Anybody who has ever tried to set up a "reforming" group will know how difficult it is get those with specialist knowledge involved in Jersey.
But the fear that "puppets" will be the likely result of forming parties must surely be less likely once they become successful. Smaller groupings are inevitably susceptible to manipulation from within or without.
On the other hand, worked examples of "reformers" having achieved "ministerial" office in Jersey government are very few and hardly beacons of success.
Norman Le Brocq enjoyed a sort of "party" backing but in reality he did his own independent thing and sold out his "socialist" beliefs to chair the IDC and produce his own capitalist Island Plan. His "party" really had no role in his government career.

Jimmy Johns and Jerry Dorey similarly had only brief "ministerial" periods and were not restrained by any party disciplines.
Alan Breckon, like several others, has been a member of parties or groups and TUs but has not noticeably spoken for any on a consistent basis over the years. He really does his own thing too.
Judy Martin used to be a "party" member but not a visible supporter of a "party dogma" that I am aware of - either in the past or now that she has more or less been gobbled up as an assistant minister. RIP Judy et al.

Stuart Syvret claims to have been the wild-child of ministerial politics but his removal from office was not built upon any party or even organised ideology that I know of. That he was able to be appointed at all might seem remarkable in retrospect but in fact, the health service is not recognisably any different as a result of his years in office. Like Norman Le Brocq, he just carried on with business as normal until his particular ceiling collpased.
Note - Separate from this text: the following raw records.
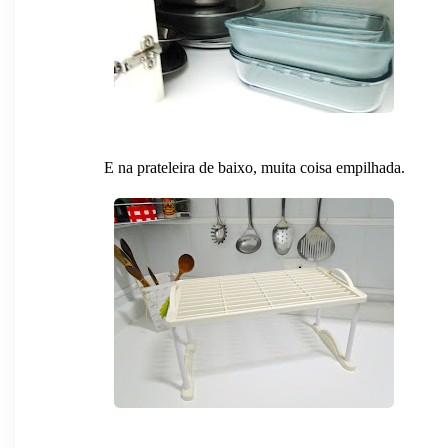
E na prateleira de baixo, muita coisa empilhada.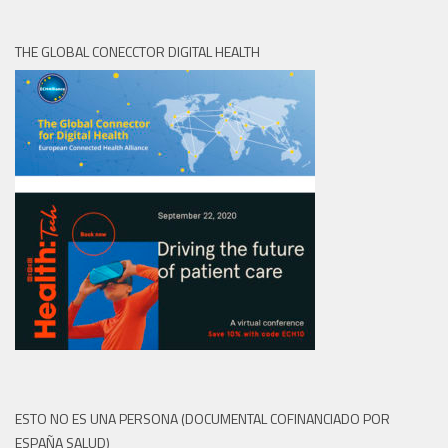
THE GLOBAL CONECCTOR DIGITAL HEALTH
ESTO NO ES UNA PERSONA (DOCUMENTAL COFINANCIADO POR
ESPAÑA SALUD)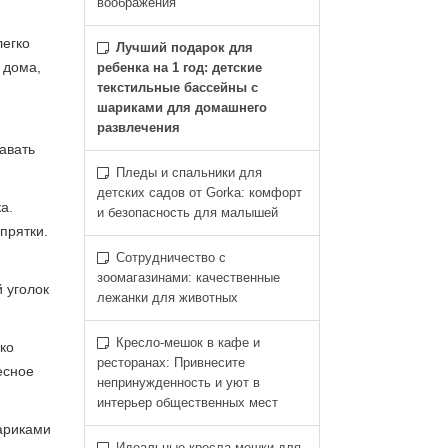
воображения
легко
Лучший подарок для
 дома,
ребенка на 1 год: детские
текстильные бассейны с
шариками для домашнего
развлечения
авать
Пледы и спальники для
детских садов от Gorka: комфорт
а.
и безопасность для малышей
прятки.
Сотрудничество с
зоомагазинами: качественные
 уголок
лежанки для животных
Кресло-мешок в кафе и
ко
ресторанах: Привнесите
есное
непринужденность и уют в
интерьер общественных мест
шариками
Идеальные кресла-мешки для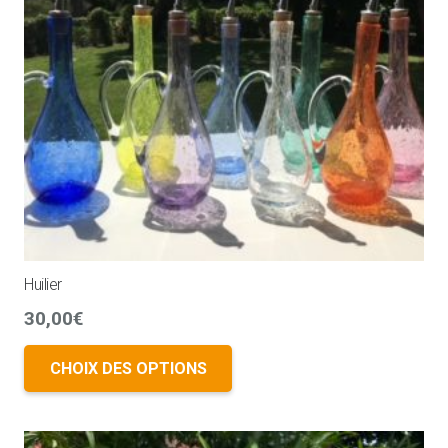
Huilier
30,00
€
CHOIX DES OPTIONS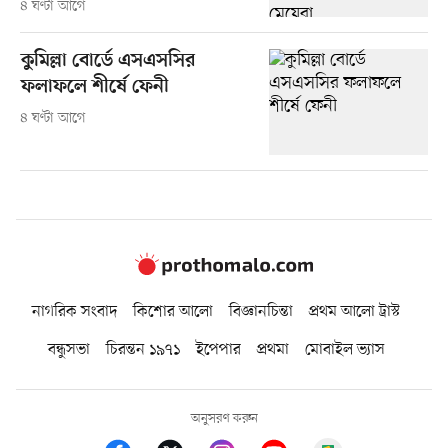
৪ ঘণ্টা আগে
কুমিল্লা বোর্ডে এসএসসির
ফলাফলে শীর্ষে ফেনী
৪ ঘণ্টা আগে
নাগরিক সংবাদ
কিশোর আলো
বিজ্ঞানচিন্তা
প্রথম আলো ট্রাস্ট
বন্ধুসভা
চিরন্তন ১৯৭১
ইপেপার
প্রথমা
মোবাইল ভ্যাস
অনুসরণ করুন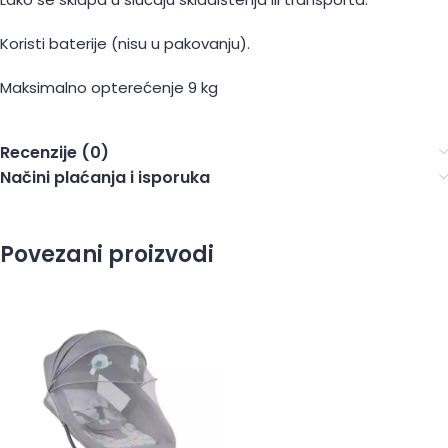
Koristi baterije (nisu u pakovanju).
Maksimalno opterećenje 9 kg
Recenzije (0)
Načini plaćanja i isporuka
Povezani proizvodi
His "Green party" affiliations never had any significance from a mandate point of view simply because there never was a "Jersey Green Party". That is the eternal problem - how can a "party" become big and be influential unless it has elected members who are in the States to implement the party members wishes? Chickens and eggs...

This October we shall see the same several dozen "progessives" all failing to unite under a common banner before the bewildered and bemused electorate, "Vote for ME" will be the almost universal call rather than for an agreed and coordinated policy plan.

Stuart keeps reminding us that we get the government we deserve. Well, of course it as all the fault of all of us but for those who aspire to be progressive reformers, there really is a need for some more resolute cooperation.
By any other name, parties are needed and not evrybody will agree with all their policies all the time. A political system should be able to live with that.

Ugh, It's Him! said...

I feared I was more displeasing everybody, actually. I do want to see party politics successfully developed in Jersey, but I want "top-down" leadership in them. I see the "bottom-up" approach some of my leftier friends talk about as too vulnerable to capture by factions one step removed from the main democratic process. Consider Militant Tendency in 80's UK. Not what I am looking for here, thanks.